_Exercise aim_
Reproduce the text lines from all of the items below word for word, leaving out the pictures.

---------- Material for this task

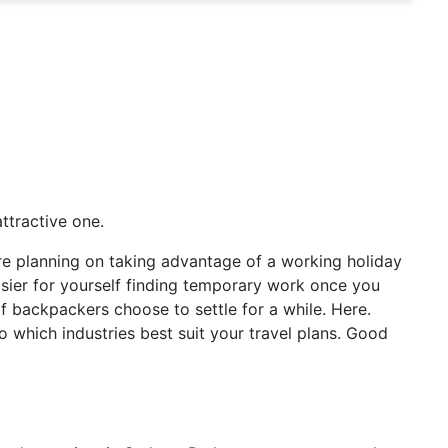
ttractive one.
u’re planning on taking advantage of a working holiday
asier for yourself finding temporary work once you
t of backpackers choose to settle for a while. Here.
o which industries best suit your travel plans. Good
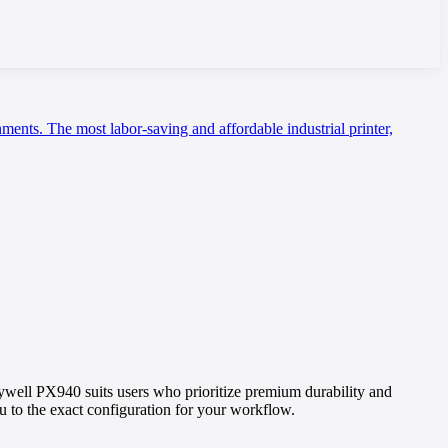
nments. The most labor-saving and affordable industrial printer,
well PX940 suits users who prioritize premium durability and
you to the exact configuration for your workflow.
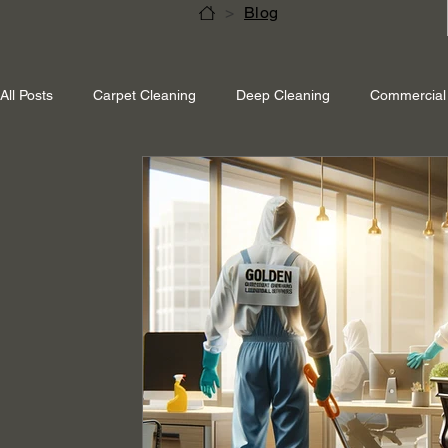
>
Blog
All Posts
Carpet Cleaning
Deep Cleaning
Commercial 
Shepperton Surrey
Richmond Surrey
Twickenham L
Ascot Berkshire
End Of Tenancy Cleaning
Pressure 
Eco-friendly cleaning
Winter cleaning services
Sustai
Professional Cleaning
Specialised Cleaning
Allergen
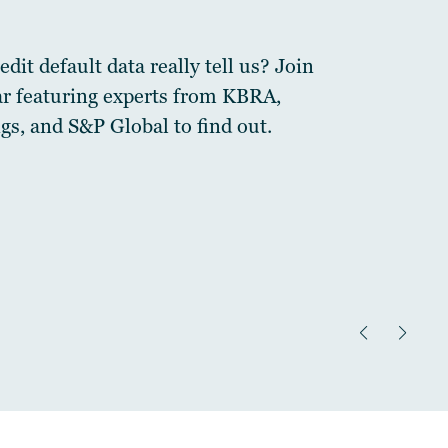
dit default data really tell us? Join
ar featuring experts from KBRA,
gs, and S&P Global to find out.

--------------------

_Written solution_
ttractive one.
u’re planning on taking advantage of a working holiday
asier for yourself finding temporary work once you
t of backpackers choose to settle for a while. Here.
o which industries best suit your travel plans. Good
nments. The most labor-saving and affordable industrial printer,
well PX940 suits users who prioritize premium durability and
you to the exact configuration for your workflow.
>
Blog
All Posts
Carpet Cleaning
Deep Cleaning
Commercial 
Shepperton Surrey
Richmond Surrey
Twickenham L
Ascot Berkshire
End Of Tenancy Cleaning
Pressure 
Eco-friendly cleaning
Winter cleaning services
Sustai
Professional Cleaning
Specialised Cleaning
Allergen
dit default data really tell us? Join
ar featuring experts from KBRA,
gs, and S&P Global to find out.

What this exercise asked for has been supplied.